The red lines sway on the canvas. They are like leaves that seem to open and come to life due to their different colour intensities. They grow, blow and create their own path in front of my eyes. At the same time, they remind me of tentacles of an animal that lives deep in the sea. The light pink residual space, becomes its own shape on the canvas, that plays an equally important role and merges into the red. This makes that I can’t distinguish the foreground from background. I seem to recognise shapes, but I can’t place it.
It is clear that Janine van Oene (1988, NL) tried to find the definite shapes in her new series of paintings layer by layer. I believe that the meaning of what I see lies in this search. Not the visible image or the meaning is important, but moreover what the paint does: the way in which the acrylic shines, the brush stroke bends or the colours react to one another. These components of the painting are focal, not just for me as a viewer, but also for Van Oene during her process. In her studio she always works on different paintings simultaneously. After carefully deciding the right colour, she places it on the canvas in one fluid calligraphic movement, the thickness of the line depending on the paint brush. As soon as the stroke has been placed, she takes a step back to view her work. What does the line do and which next step does the painting require? How do the colours interact with each other? Afterwards, the paintings in turn get an addition. By working this way, Van Oene always finds herself deep within the process of creating and is open to where ever this leads her. She does not always stay fully in control, but allows intuitive and associative interventions. This brings her to new shapes and lines that she could not have fathomed beforehand.

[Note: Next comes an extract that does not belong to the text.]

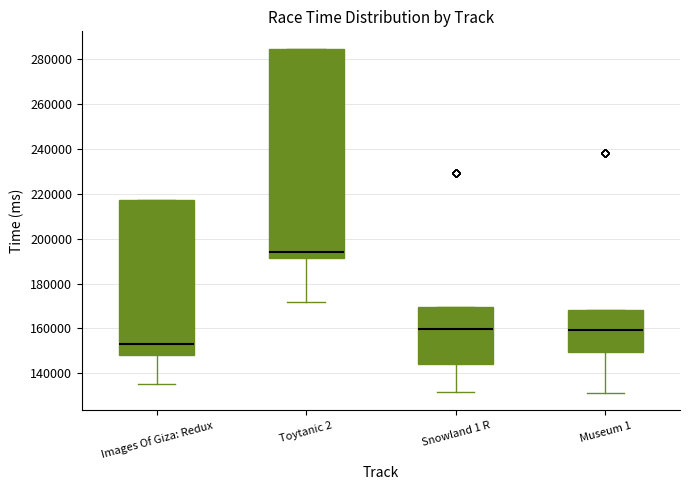

Where does the lower whisker of the box for Snowland 1 R end on the y-axis? The values are not printed on the chart, so give them approximately, as read against the axis.

132000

When I look at the new shapes, they remind me of figurative objects. On a big blue canvas, I can see a clear, white surface. The lines that surround it, remind me of coral or of soft, white orchid leaves. This moment of recognition in the image is important. We have the tendency to relate recognisable images to shapes; that what we see, we want to place. But when I look at the shapes on Van Oene’s paintings, I sometimes see a leaf, a shell or a tentacle, yet they don’t resemble it exactly. I can’t immediately provide the images with meaning even though they feel very familiar. This is why I can’t stop looking and I get sucked into the canvas. In this new series of paintings, Van Oene will constantly play this game of abstraction and finding figurative meaning in it.
This is visible on the canvas where the black, lilac, orange and light blue colours glide from the bottom right corner to the left top corner. The lines dance and alternate from subtle, refined brushstrokes to thicker lines. As seaweed that sensually moves with the water stream. The shapes and colours intensify each other on the surface. Yet I can’t see which line was Van Oene’s starting point and where she ended. For me that symbolises the core of her paintings. Even though, I can see that she has gone through a quest to find the right image, I can’t decipher which path the painting has travelled on. Because the new and unfamiliar shapes feel like they have always existed; they are fundamentally part of the here and now.
Lieneke Hulshof
May 2022
Janine van Oene (1988, NL) lives and works in Amsterdam (NL). In 2014 she graduated from the HKU University of Arts in Utrecht, the Netherlands, and was a resident at De Ateliers in Amsterdam from 2014 to 2016. In 2017 Van Oene was selected for the Prospects & Concepts of the Mondriaan Fund, and was awarded the Dutch Royal Prize for Modern Painting. The work of Van Oene is at home in various collections, such as De Nederlandsche Bank, KMPG, The Royal Art Collection and ING Art Collection, AkzoNobel, among many others.